Pair Corralation between Farglory FTZ and Medigen Biotechnology
Assuming the 90 days trading horizon Farglory FTZ Investment is expected to generate 0.49 times more return on investment than Medigen Biotechnology. However, Farglory FTZ Investment is 2.04 times less risky than Medigen Biotechnology. It trades about 0.16 of its potential returns per unit of risk. Medigen Biotechnology is currently generating about -0.03 per unit of risk. If you would invest 4,240 in Farglory FTZ Investment on December 1, 2024 and sell it today you would earn a total of 150.00 from holding Farglory FTZ Investment or generate 3.54% return on investment over 90 days.

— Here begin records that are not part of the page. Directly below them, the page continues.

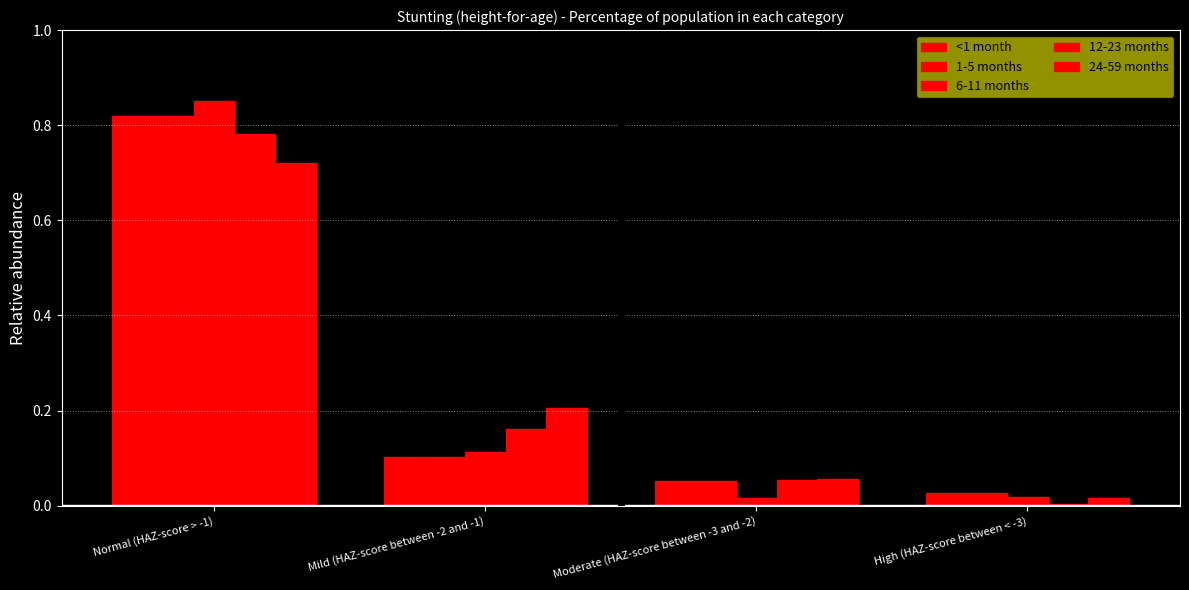

Count the number of data series in this chart.

5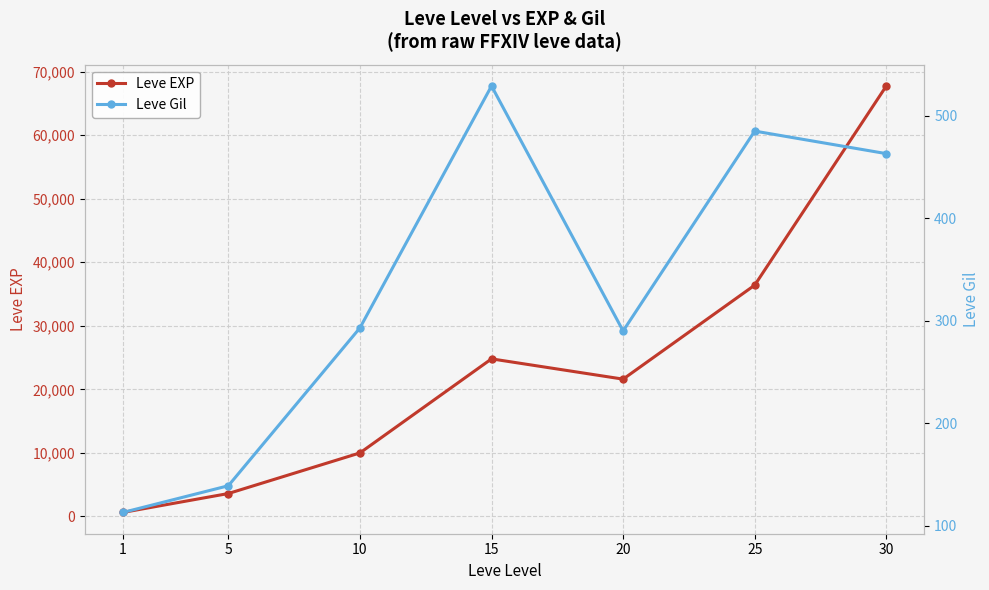

Rank the series by their maximum value, from highest to lowest.

Leve EXP, Leve Gil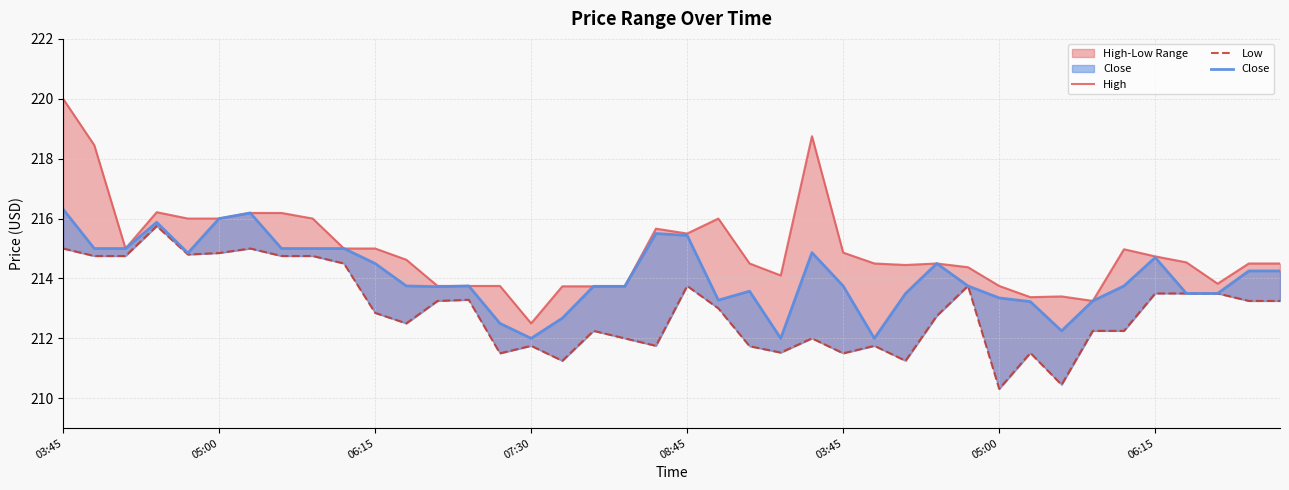

How many data points in Low are above 213?

19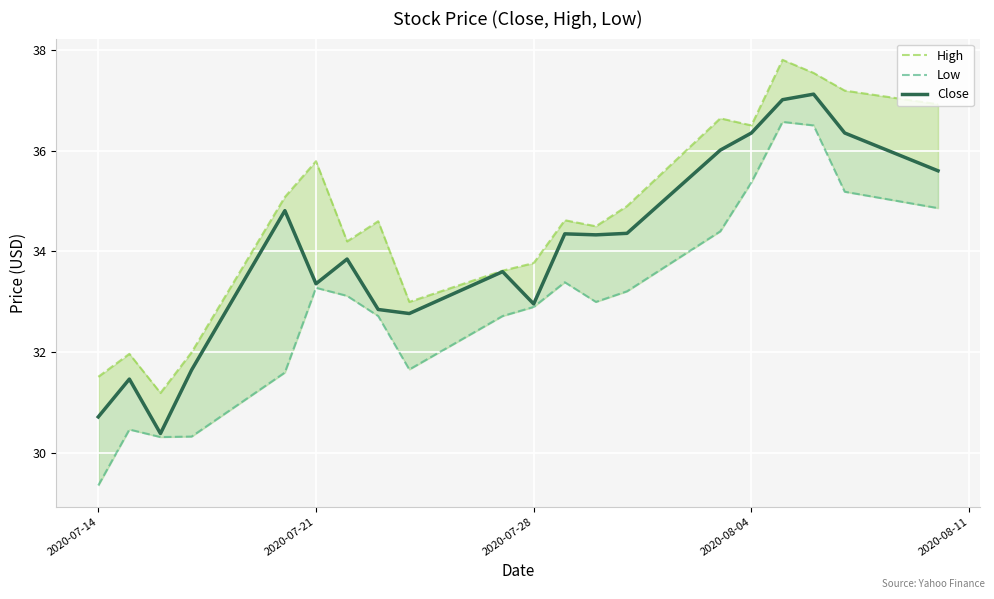

What is the spread (max minus min) of values at 2020-07-28?

0.9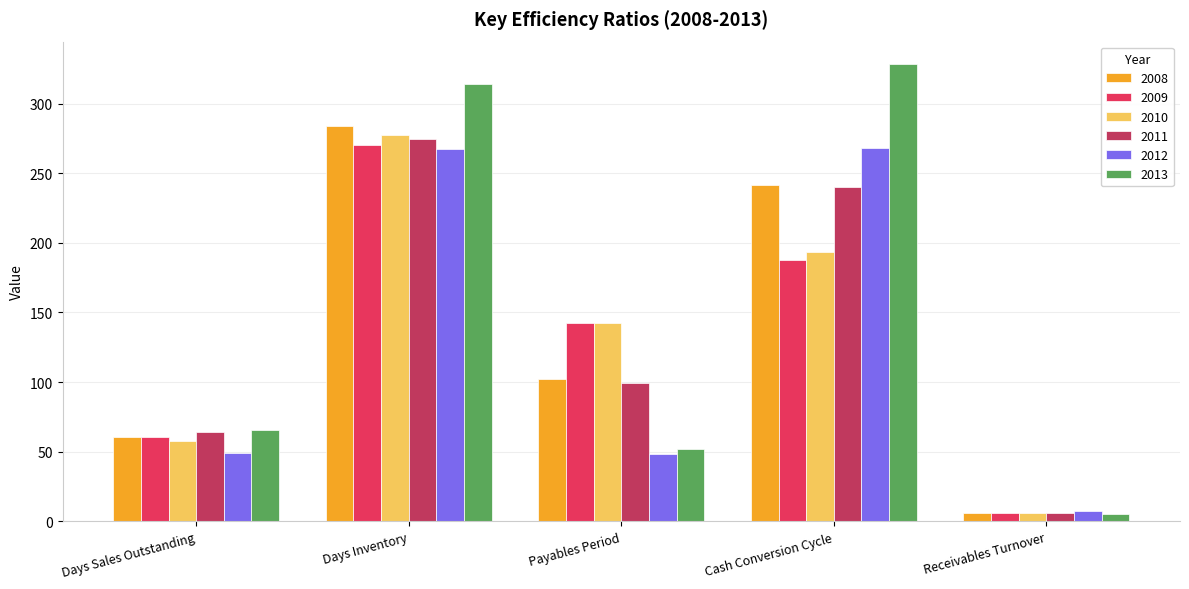

Which series has the largest total across all categories?

2013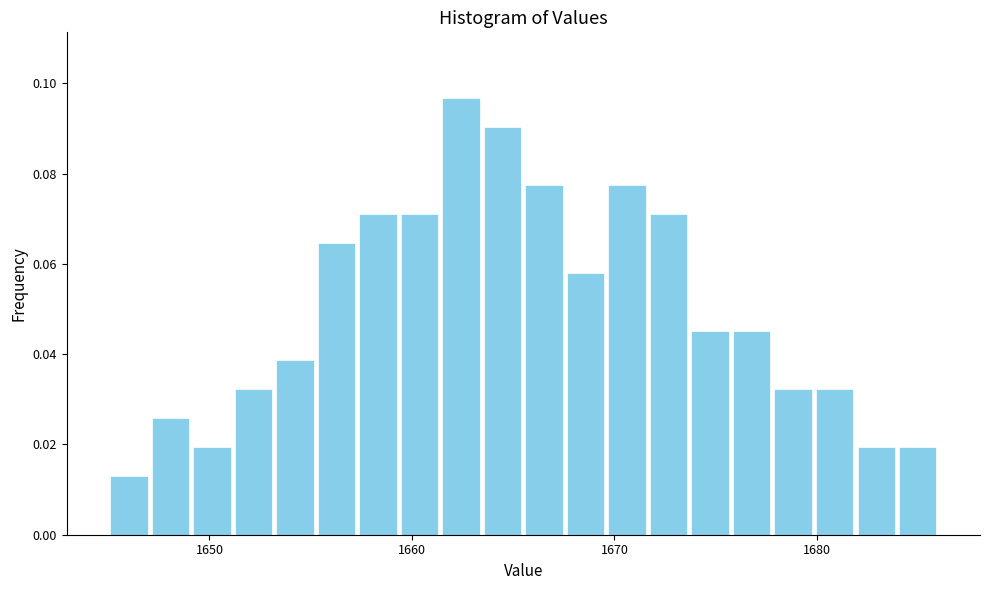

Read against the x-axis, roughly where is the centre of the tallest bar?

1662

Time Period | 3 Months [change] |
Direction | Moves Together |
Strength | Very Weak |
Accuracy | 100.0% |
Values | Daily Returns |
Farglory FTZ Investment vs. Medigen Biotechnology
Performance |
Timeline |
Farglory FTZ Investment |
Medigen Biotechnology |
Farglory FTZ and Medigen Biotechnology Volatility Contrast
Predicted Return Density |
Returns |
Pair Trading with Farglory FTZ and Medigen Biotechnology
The main advantage of trading using opposite Farglory FTZ and Medigen Biotechnology positions is that it hedges away some unsystematic risk. Because of two separate transactions, even if Farglory FTZ position performs unexpectedly, Medigen Biotechnology can make up some of the losses. Pair trading also minimizes risk from directional movements in the market. For example, if an entire industry or sector drops because of unexpected headlines, the short position in Medigen Biotechnology will offset losses from the drop in Medigen Biotechnology's long position.Farglory FTZ vs. Evergreen International Storage | Farglory FTZ vs. China Container Terminal | Farglory FTZ vs. Sincere Navigation Corp | Farglory FTZ vs. CSBC Corp Taiwan |
Medigen Biotechnology vs. China Development Financial | Medigen Biotechnology vs. Chi Sheng Chemical | Medigen Biotechnology vs. Kings Town Bank | Medigen Biotechnology vs. Phoenix Silicon International |
Check out your portfolio center.Note that this page's information should be used as a complementary analysis to find the right mix of equity instruments to add to your existing portfolios or create a brand new portfolio. You can also try the Pair Correlation module to compare performance and examine fundamental relationship between any two equity instruments.